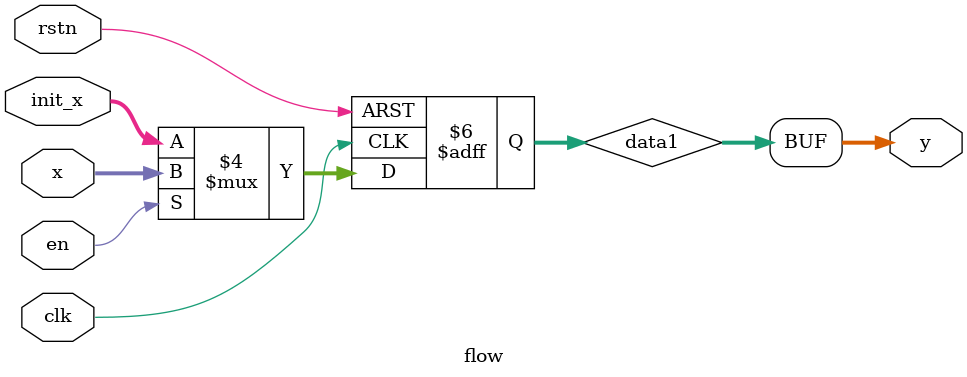
<source format=v>
module flow #(parameter NUM = 0, parameter WIDTH = 8) (
	input												clk, rstn, en,
	input		[WIDTH-1:0]					x, init_x,
	output	[(NUM+1)*WIDTH-1:0]	y
);

reg [(NUM+1)*WIDTH-1:0]	data1;
reg [NUM*WIDTH-1:0]			data2;
genvar i;
generate 
	for (i = 0; i < NUM; i = i + 1) begin
		always @(*) begin
			data2[(i+1)*WIDTH-1:i*WIDTH] = data1[(i+2)*WIDTH-1:(i+1)*WIDTH];
		end
	end
endgenerate


always @(posedge clk, negedge rstn) begin
	if (!rstn)	begin
		data1 <= 0;
		data2 <= 0;
	end
	else if (clk) begin
		if (en) data1[(NUM+1)*WIDTH-1:NUM*WIDTH] <= x;
		else data1[(NUM+1)*WIDTH-1:NUM*WIDTH] <= init_x;
		if (NUM != 0) data1[NUM*WIDTH-1:0] <= data2;
	end
end

assign y = data1;
endmodule

</source>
···
Can the lines from the start of the records through the line with "always @(posedge clk, negedge rstn) begin" be given again exactly, with the pictures left out?

<source format=v>
module flow #(parameter NUM = 0, parameter WIDTH = 8) (
	input												clk, rstn, en,
	input		[WIDTH-1:0]					x, init_x,
	output	[(NUM+1)*WIDTH-1:0]	y
);

reg [(NUM+1)*WIDTH-1:0]	data1;
reg [NUM*WIDTH-1:0]			data2;
genvar i;
generate 
	for (i = 0; i < NUM; i = i + 1) begin
		always @(*) begin
			data2[(i+1)*WIDTH-1:i*WIDTH] = data1[(i+2)*WIDTH-1:(i+1)*WIDTH];
		end
	end
endgenerate


always @(posedge clk, negedge rstn) begin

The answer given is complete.